New England and Virginia were both settled by people of English decent. Both areas were settled at around the same period of time. However, the two developed into very different societies. The main explanation for this is the bases upon which each area was founded.
The Puritans were a hard working, god-fearing people. After many years of religious prosecution in their homeland of England they sought out refuge in the neighboring country of Holland. After living in Amsterdam for a year, the group moved to the town of Leyden. For the next twelve years the Puritans built the reputation of being honest and hard working. However, life was very hard in Holland. Many families did not have enough money to make ends meet. The group resolved that they would lead a better life in America. The trip to America was a hard one, however, it brought the group closer together. On November 11, 1620 the Puritans anchored in Cape Cod Harbor. .
The Puritans worked extremely hard to set up a community in which they could worship their god and raise their families. Because many families had an extraordinary amount of children (Document B), it was important for them to set up a good foundation of togetherness in which the children could grow up. .

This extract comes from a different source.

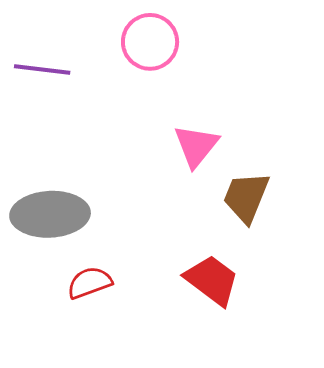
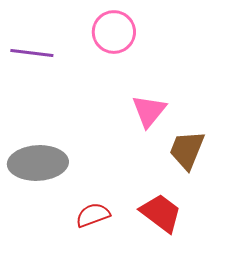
red semicircle: (89, 283) -> (93, 215), moved

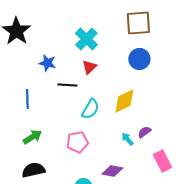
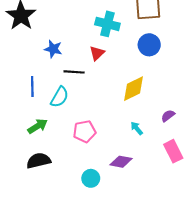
cyan cross: (86, 39) -> (107, 24), moved, turned -30
cyan semicircle: (90, 109) -> (59, 97), moved
purple semicircle: (144, 132) -> (168, 116), moved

Each man did not work for the better of himself but for the better of the community as a whole. " being by God's providence engaged together to make a plantation" (Document D). This was needed in the initial building of houses, churches, and other structures that were crucial to their survival. "[Yet] we must be knit together and work as one man We must delight in each other, make others" conditions are own always having before our eyes commission and community in the work-(Document A). However, the people who started the colonies of Virginia did not have the same outlook on life.
The Virginia Company, which funded the early settlements of Virginia, emphasized "quick economic prosperity" in the promotional literature that they handed out throughout England.